When I say that Carrie is a really enjoyable movie I don't mean that it doesn't engage in some deeply fucked up shit; only that it moves well to the beat it establishes, and knows things like when Julianne Moore can do Piper Laurie and when she's better off doing her own thing, or that the new kid shouldn't even try to do a Travolta, or how to bring personal communications technology in without relying too heavily on the sorts of thematics that would make it useless. And it is utterly confident that you won't give the slightest fuck about its fantastical aspects, to the point where a screamed infodump is a weirdly pleasant little bizarre alienating effect. It is, unfortunately, less confident in where Spacek ends and Moretz begins; she does a good job (and, given that she played Abby in Let Me In, seems destined to be the leading lady of every "not quite a 'cycles of violence'" film, which are, anyway, much better than those which they aren't) and the increased attention to her powers (and also to how much she enjoys them) feels right for this actress, but otherwise it's a bit second-order.

I'm also not saying that the remake soft sells any of the original film's misanthropy; a Carrie film in which anyone is even remotely sympathetic would, I suspect, be a deeply shitty Carrie film.

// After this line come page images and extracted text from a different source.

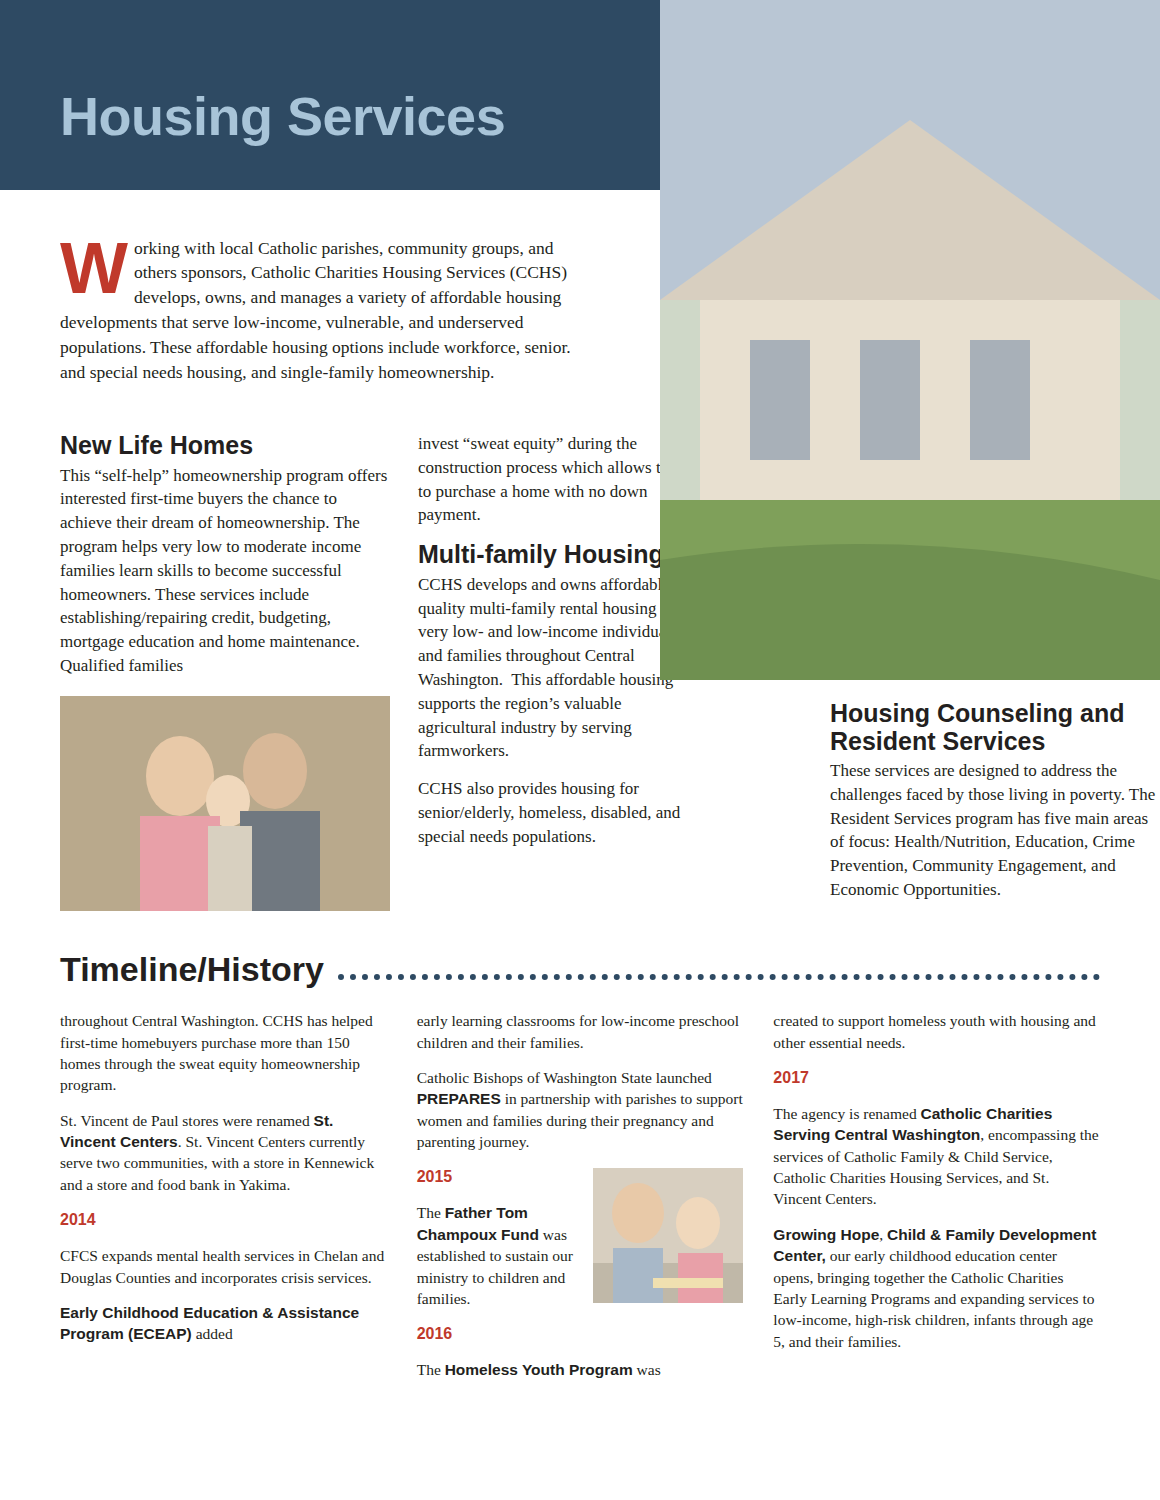Housing Services
Working with local Catholic parishes, community groups, and others sponsors, Catholic Charities Housing Services (CCHS) develops, owns, and manages a variety of affordable housing developments that serve low-income, vulnerable, and underserved populations. These affordable housing options include workforce, senior. and special needs housing, and single-family homeownership.
New Life Homes
This “self-help” homeownership program offers interested first-time buyers the chance to achieve their dream of homeownership. The program helps very low to moderate income families learn skills to become successful homeowners. These services include establishing/repairing credit, budgeting, mortgage education and home maintenance. Qualified families
invest “sweat equity” during the construction process which allows them to purchase a home with no down payment.
Multi-family Housing
CCHS develops and owns affordable, quality multi-family rental housing for very low- and low-income individuals and families throughout Central Washington. This affordable housing supports the region’s valuable agricultural industry by serving farmworkers.
CCHS also provides housing for senior/elderly, homeless, disabled, and special needs populations.
Housing Counseling and
Resident Services
These services are designed to address the challenges faced by those living in poverty. The Resident Services program has five main areas of focus: Health/Nutrition, Education, Crime Prevention, Community Engagement, and Economic Opportunities.
Timeline/History
throughout Central Washington. CCHS has helped first-time homebuyers purchase more than 150 homes through the sweat equity homeownership program.
St. Vincent de Paul stores were renamed St. Vincent Centers. St. Vincent Centers currently serve two communities, with a store in Kennewick and a store and food bank in Yakima.
2014
CFCS expands mental health services in Chelan and Douglas Counties and incorporates crisis services.
Early Childhood Education & Assistance Program (ECEAP) added
early learning classrooms for low-income preschool children and their families.
Catholic Bishops of Washington State launched PREPARES in partnership with parishes to support women and families during their pregnancy and parenting journey.
2015
The Father Tom Champoux Fund was established to sustain our ministry to children and families.
2016
The Homeless Youth Program was
created to support homeless youth with housing and other essential needs.
2017
The agency is renamed Catholic Charities Serving Central Washington, encompassing the services of Catholic Family & Child Service, Catholic Charities Housing Services, and St. Vincent Centers.
Growing Hope, Child & Family Development Center, our early childhood education center opens, bringing together the Catholic Charities Early Learning Programs and expanding services to low-income, high-risk children, infants through age 5, and their families.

It is a story in which really shitty things happen to people, and their reactions are uniformly a mixture of obscured power dynamics and self-aggrandizement, dialed up just one or two notches too high. It's all "be careful for what you wish" fulfillment, and Peirce's rectifying of de Palma's lack of ability to show just how cruelly pleasant being able to enter into that dynamic is for Carrie is maybe the single most important revision that this version offers. I seem to recall that some reviewers were less than pleased with the way Carrie orchestrates (one of them even compared it to a superhero movie, as I recall, which is exciting) the deaths at prom rather than their being indiscriminate outbursts of rage, to which I say, ha. As though the way that de Palma’s camera overwhelmed that scene had nothing to do with the perception and was only style for style’s sake? Why even learn to pull movies apart if you refuse to put them back together, I mean honestly. As though de Palma’s hyper-stylistic representation of the prom was anything but a very well choreographed, superhero-like sadism to begin with. And while I admit that I prefer that sadism done with unnecessary split screens and quickening circle tracking shots, I can’t say I was at all disappointed that Peirce finally gave that sadism to Carrie to enjoy, after she’d been denied it for so long.

I do mean, on some level, that it is a much less striking film than de Palma's, and not just because there's no awkward splitscreen that somehow manages to be totally out of place and perfectly resonant; the whole thing is paced to the story (at least insofar as the story is the simmering destruction of each character with a speaking role) instead of the mood or the themes, and so its brisk, well-lit falling and rising move in a cinematic idiom that is much more similar to the thriller or the blockbuster than the pseudo-arthouse horror. Pleasant doesn't (necessarily) mean (aesthetically) toothless, but, yeah, there's some closeness there.

Which is to say that this is a movie whose misanthropy is presented in a slick, not-too-stylized fashion, which I suspect is a great crime to many but seemed to me perfectly coherent and productive of a reimagining of the core story which, while continuing to deny the obvious moralizing core metaphor (menstruation is scary), manages to provoke certain questions of violence and desire and their entanglement in calcified institutions. Or, rather, to embed them in the movement of a representation that orients itself, both in terms of marketing and clearly in terms of construction, as the iteration of an earlier representation, which itself had little concern for the ways that violence moves through communities but offered that possibility, and which this movie brought slightly more to the surface.